Placée en garde à vue ce jeudi avant d’être libérée dans la soirée, Rima Hassan est convoquée devant le tribunal correctionnel le 7 juillet 2026 afin d’être jugée du chef d’«apologie du terrorisme commise en ligne». Elle encourt une lourde peine de prison.
Un délit sévèrement puni par le Code pénal.
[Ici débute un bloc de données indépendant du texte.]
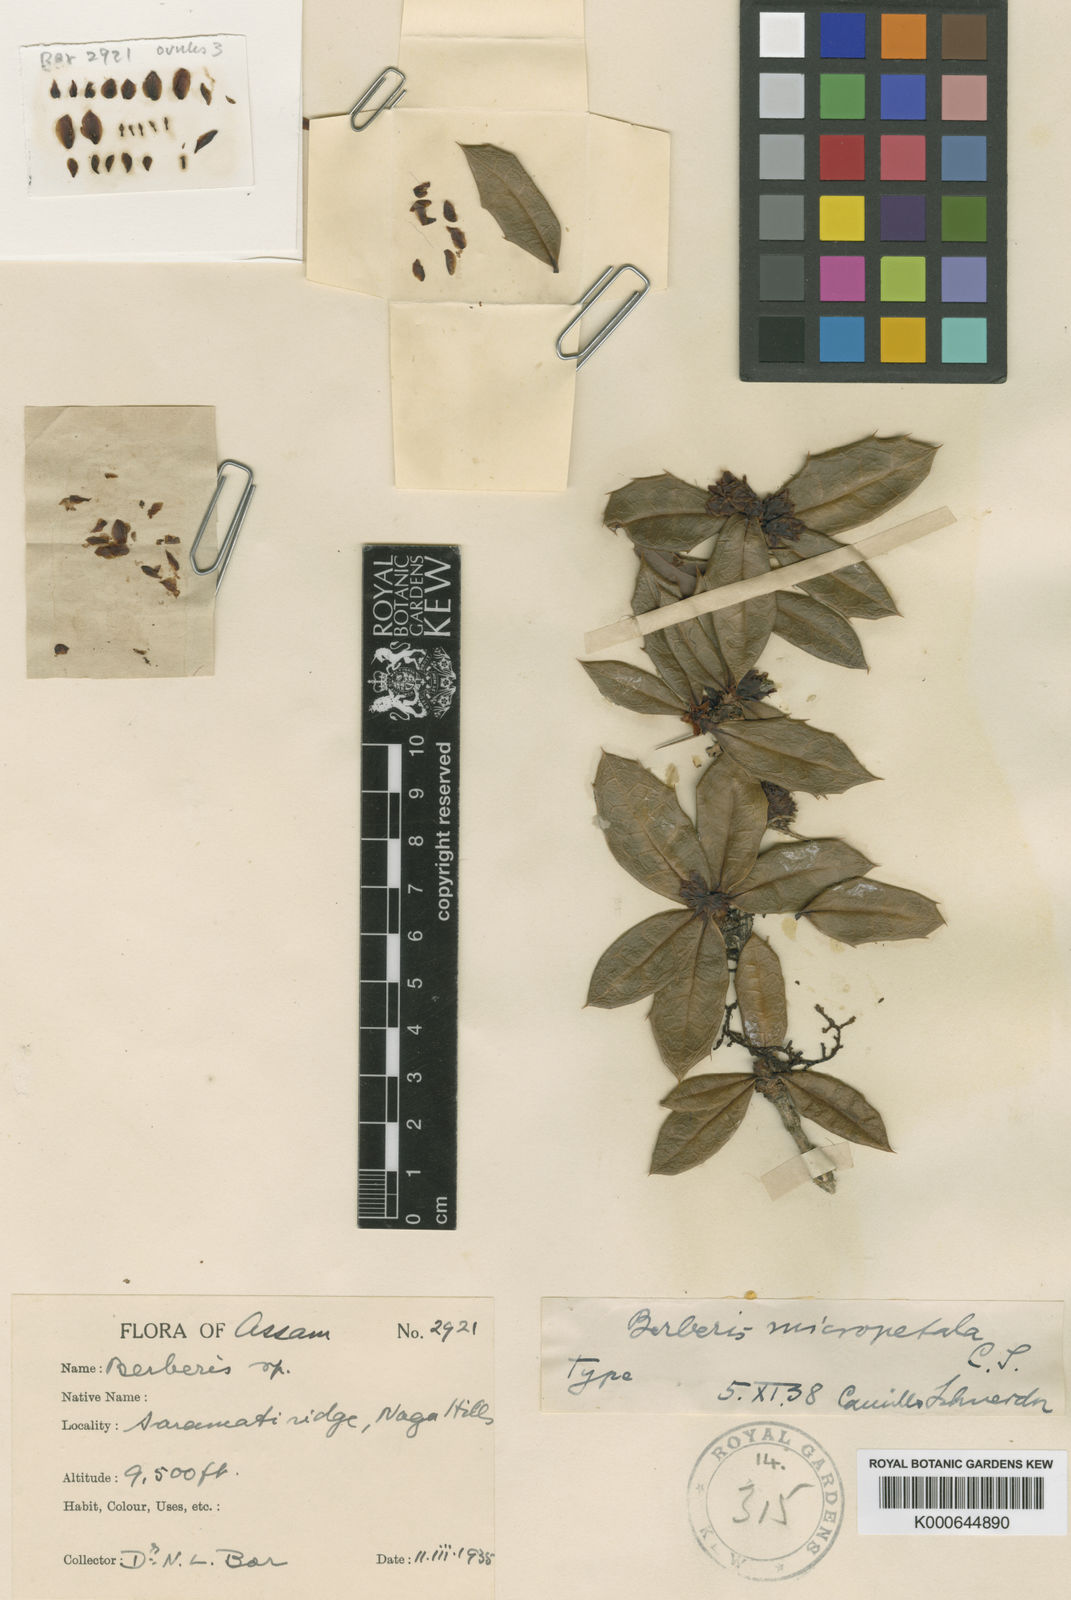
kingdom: Plantae
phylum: Tracheophyta
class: Magnoliopsida
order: Ranunculales
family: Berberidaceae
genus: Berberis
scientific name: Berberis micropetala
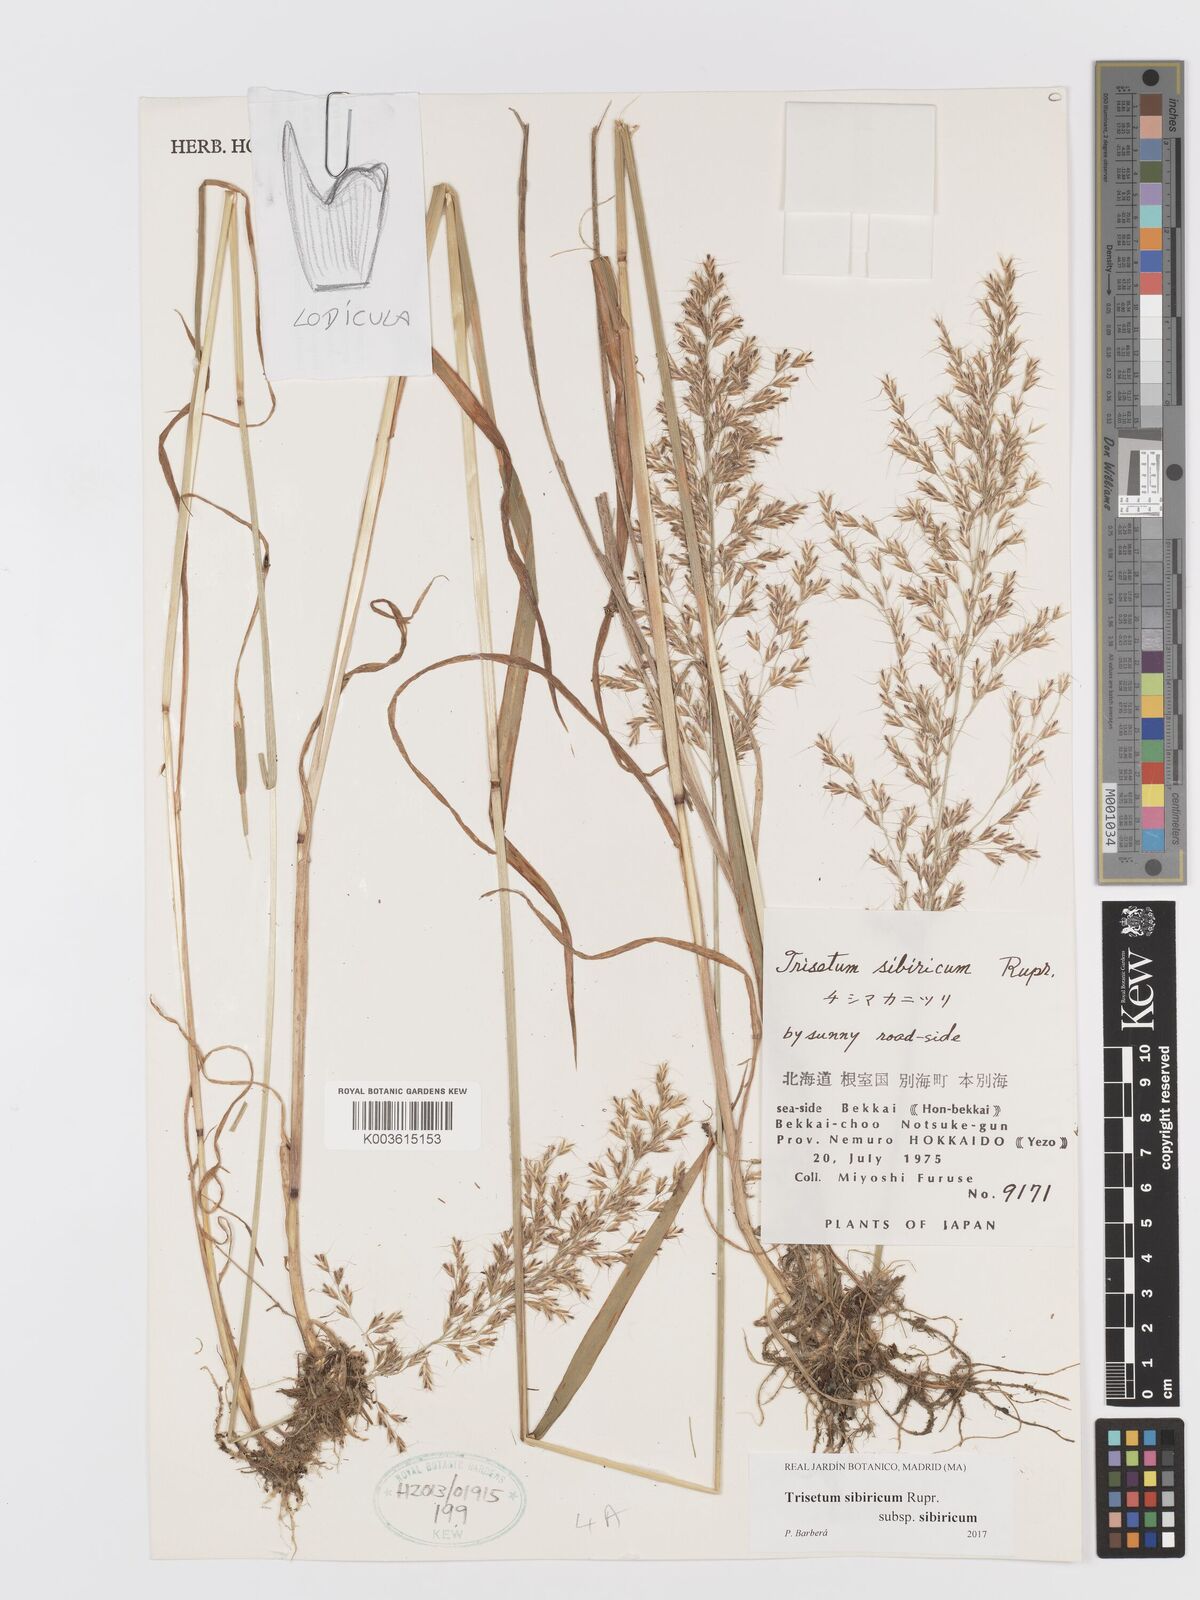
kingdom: Plantae
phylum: Tracheophyta
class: Liliopsida
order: Poales
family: Poaceae
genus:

Ce jeudi 2 avril, Rima Hassan a été placée en garde à vue dans le cadre d’une enquête ouverte le 27 mars dernier par le parquet de Paris du chef d’«apologie du terrorisme» à la suite d’un tweet publié la veille par l’eurodéputée LFI, «repostant les propos de Kozo Okamoto, terroriste et auteur d’un attentat lancé contre l’aéroport de Tel-Aviv, en Israël, en 1972 au cours duquel 26 passagers ont été tués.
Au cours de cette même garde à vue, qui a été levée dans la soirée, des matières «s’apparentant d’une part à du CBD et d’autre part à de la 3MMC», soit de la drogue de synthèse, ont été retrouvées lors de la fouille de l’eurodéputée LFI. Une découverte sur laquelle Rima Hassan a été interrogée, selon le parquet de Paris.
Si ces derniers éléments «sont disjoints et feront l’objet d’une procédure distincte», la femme politique «s’est vu remettre une convocation devant le tribunal correctionnel le 7 juillet 2026, pour être jugée du chef d’apologie de terrorisme commise en ligne», a indiqué le ministère public jeudi 2 avril au soir.
Un délit qui pourrait mettre l’eurodéputée LFI en grande difficulté puisque, si l’apologie publique de terrorisme fait encourir les peines de 5 ans et 75.000 euros d’amende, l’apologie du terrorisme commise au moyen d’un service de communication au public, soit un réseau social par exemple, peut exposer son auteur à une peine pouvant aller jusqu’à 7 ans de prison et 100.000 euros d’amende. C’est d’ailleurs ce dernier délit qui est reproché à Rima Hassan et pour lequel elle sera jugée le 7 juillet prochain.
Rima Hassan mise en cause dans 6 autres procédures
Concrètement, il est reproché à l’eurodéputée «d’avoir à Paris, le 26 mars 2026, en tout cas sur le territoire national et depuis temps non couvert par la prescription, fait publiquement l’apologie d’actes de terrorisme, en l’espèce pour avoir publié à partir du compte X «Rima Hassan @RimaHas» les propos suivants : «Kozo Okamoto [emoji drapeau du Japon et emoji drapeau de la Palestine] : J’ai consacré ma jeunesse à la cause palestinienne. Tant qu’il y aura oppression, la résistance ne sera pas seulement un droit, mais un devoir»», détaille le parquet de Paris.
Et ce n’est pas tout. Car en effet, dans ce même tweet on pouvait voir une photographie présentant le terroriste et ancien militaire de l’Armée rouge japonaise «porté par des individus faisant le signe de la victoire». «Avec cette circonstance que les faits ont été commis en utilisant un service de communication au public en ligne», a ajouté le ministère public.
Il est également à noter que l’eurodéputée LFI est également mise en cause dans 6 autres procédures toujours en cours, «soit au parquet, soit confiées à la BRDP (Brigade de répression de la délinquance faite aux personnes, de la police judiciaire de la préfecture de police de Paris)», a ajouté le parquet.